Outside the former Soviet Union

Radioactivity was first detected outside the Soviet Union at a Nuclear Power station in Sweden, where monitored workers were noted to be contaminated. It was at first believed that the contamination was from a Swedish reactor. When it became apparent that the Chernobyl reactor was the source, monitoring stations all over the world began intensive sampling programmes.

The radioactive plume was tracked as it moved over the European part of the Soviet Union and Europe (Figure 6). Initially the wind was blowing in a Northwesterly direction and was responsible for much of the deposition in Scandinavia, the Netherlands and Belgium and Great Britain. Later the plume shifted
to the South and much of Central Europe, as well as the Northern Mediterranean and the Balkans, received some deposition, the actual severity of which depended on the height of the plume, wind speed and direction, terrain features and the amount of rainfall that occurred during the passage of the plume.

The radioactive cloud initially contained a large number of different fission products and actinides, but only trace quantities of actinides were detected in most European countries, and a very small number were found in quantities that were considered radiologically significant. This was largely due to the fact that these radionuclides were contained in the larger and heavier particulates, which tended to be deposited closer to the accident site rather than further away. The most radiologically important radionuclides detected outside the Soviet Union were iodine-131, tellurium/iodine-132, caesium-137 and caesium-134.
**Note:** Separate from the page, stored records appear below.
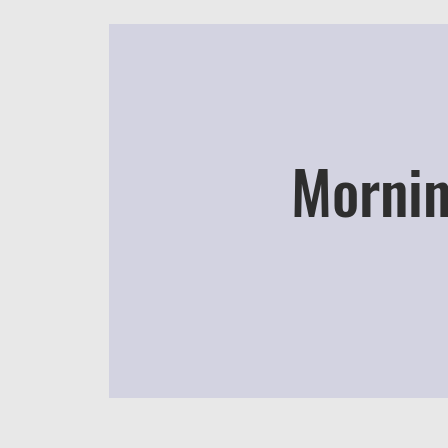
Mornin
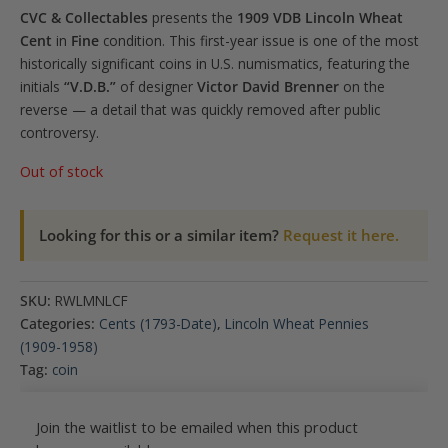
CVC & Collectables
presents the
1909 VDB Lincoln Wheat
Cent
in
Fine
condition. This first-year issue is one of the most
historically significant coins in U.S. numismatics, featuring the
initials
“V.D.B.”
of designer
Victor David Brenner
on the
reverse — a detail that was quickly removed after public
controversy.
Out of stock
Looking for this or a similar item?
Request it here.
SKU:
RWLMNLCF
Categories:
Cents (1793-Date)
,
Lincoln Wheat Pennies
(1909-1958)
Tag:
coin
Join the waitlist to be emailed when this product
Figure 6. Areas covered by the main body of the radioactive cloud on various days during the release

Most countries in Europe experienced some deposition of radionuclides, mainly caesium-137 and caesium-134, as the plume passed over the country. In Austria, Eastern and Southern Switzerland, parts of Southern Germany and Scandinavia, where the passage of the plume coincided with rainfall, the total deposition from the Chernobyl release was greater than that experienced by most other countries, whereas Spain, France and Portugal experienced the least deposition. For example, the estimated average depositions of caesium-137 in the provinces of Upper Austria, Salzburg and Carinthia in Austria were 59, 46 and 33 kBq/m2 respectively, whereas the average caesium-137 deposition in Portugal was 0.02 kBq/m2 (Un88). It was reported that considerable secondary contamination occurred due to resuspension of material from contaminated forest. This was not confirmed by later studies.
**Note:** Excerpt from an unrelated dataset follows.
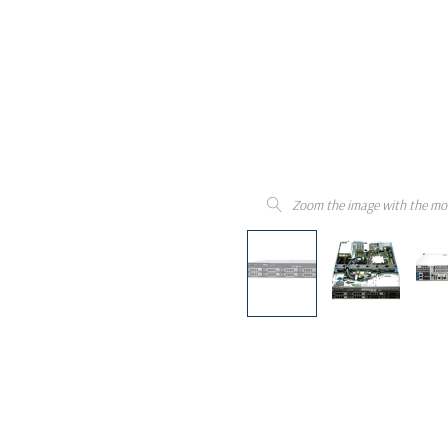
Zoom the image with the mo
While the plume was detectable in the Northern hemisphere as far away as Japan and North America, countries outside Europe received very little deposition of radionuclides from the accident. No deposition was detected in the Southern hemisphere (Un88).

In summary it can be stated that there is now a fairly accurate estimate of the total release. The duration of the release was unexpectedly long, lasting more than a week with two periods of intense release. Another peculiar feature was the significant emission (about 4 per cent) of fuel material which also contained embedded radionuclides of low volatility such as cerium, zirconium and the actinides. The composition and characteristics of the radioactive material in the plume changed during its passage due to wet and dry deposition, decay, chemical transformations and alterations in particle size. The area affected was particularly large due to the high altitude and long duration of the release as well as the change of wind direction. However, the pattern of deposition was very irregular, and significant deposition of radionuclides occurred where the passage of the plume coincided with rainfall. Although all the Northern hemisphere was affected, only territories of the former Soviet Union and part of Europe experienced contamination to a significant degree.